Il faut cesser de concevoir le déploiement de l’administration électronique à partir des seules évolutions techniques et des procédures administratives telles qu’elles existent. C’est avant tout à partir des besoins et des demandes des usagers qu’il convient maintenant de concevoir les réformes. Il faut une réelle volonté politique affirmée. Le numérique ne change pas la nature des aides attribuées. L’amélioration de la qualité doit bien entendu porter sur les procédures d’accès aux aides mais c’est avant tout sur la nature même de l’offre publique que l’on doit réfléchir. L’amélioration des relations usagers-administrations grâce au numérique ne doit pas faire oublier la relation humaine notamment pour tout ce qui concerne les publics en difficulté pour lesquels le contact, l’écoute, l’appréciation des situations individuelles sont essentiels. Les personnes disposant de faibles revenus ont des contacts électroniques avec l’administration deux fois plus rares que les autres alors que leurs dossiers sont souvent les plus complexes (multiples prestations, situations plus variables). Ce sont des nouvelles situations relationnelles mixant relations physiques et relations numériques qu’ils convient d’imaginer avec les usagers en fonction de leurs besoins. Cela ne pourra pas se faire sans impliquer les agents administratifs et les usagers eux-mêmes. C’est un changement radical de posture de l’administrant vis-à-vis de l’administré dont il s’agit…
Corrélativement, le déploiement de l’e-administration doit désormais s’appuyer sur les agents administratifs eux-mêmes. Nous connaissons les craintes des agents en contact direct avec les usagers : leurs peurs de perdre leur liberté d’apprécier les dossiers et de voir dévaluer leur connaissance de ceux-ci et du terrain au profit de systèmes informatisés d’aides à la décision dont ils ne deviendraient que les soutiers numériques.
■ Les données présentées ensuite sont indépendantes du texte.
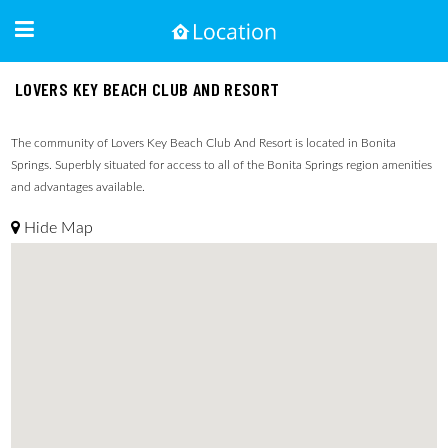
LOVERS KEY BEACH CLUB AND RESORT
The community of Lovers Key Beach Club And Resort is located in Bonita
Springs. Superbly situated for access to all of the Bonita Springs region amenities
and advantages available.
Hide Map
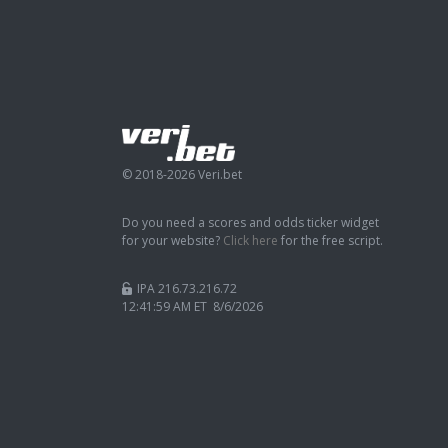
© 2018-2026 Veri.bet
Do you need a scores and odds ticker widget
for your website?
Click here
for the free script.
IPA 216.73.216.72
12:42:00 AM ET 8/6/2026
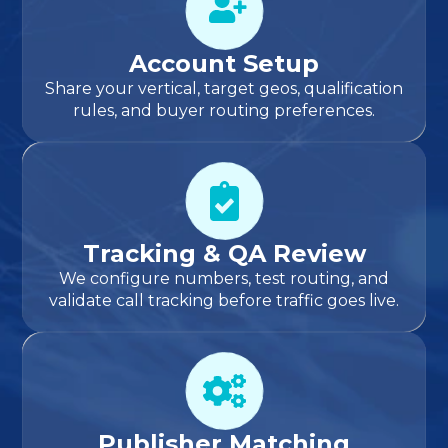
Account Setup
Share your vertical, target geos, qualification
rules, and buyer routing preferences.
Tracking & QA Review
We configure numbers, test routing, and
validate call tracking before traffic goes live.
Publisher Matching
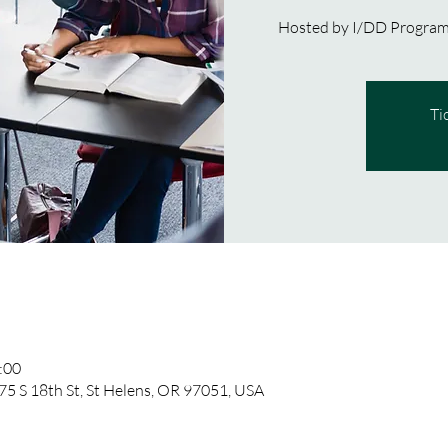
Hosted by I/DD Program,
Ti
:00
75 S 18th St, St Helens, OR 97051, USA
De même, les directions très hiérarchisées de l’administration française, nationales ou locales, n’ont pas été formées au travail en réseau, à promouvoir les expérimentations et les approches transversales, à reconnaître et solliciter la capacité d’innovation des échelons subalternes, à gérer des équipes travaillant à distance, en mobilité, répartie sur tout le territoire. C’est toute la culture managériale administrative qui se trouve bouleversée par les technologies numériques. Je pense pour autant que de vrais progrès sont observés ici et là et qu’une nouvelle volonté politique est de plus en plus affichée.
Une autre mesure essentielle concerne la complexité du droit administratif. Trop nombreuses sont les démarches et pièces justificatives demandées aux citoyens surtout lorsqu’il s’agit de prestations sous condition de ressources. Les systèmes informatiques sont certes surpuissants mais ne peuvent pas tout sauf à vouloir concevoir des usines à gaz dont la complexité nécessitera une maîtrise hors de portée des collectivités locales. Il est impératif de simplifier l’architecture des aides. L’efficacité du numérique se fera d’autant plus sentir et les e-services seront d’autant plus déployés de façon innovante et pertinente que le chantier de la simplification administrative sera considéré comme un préalable à tout projet.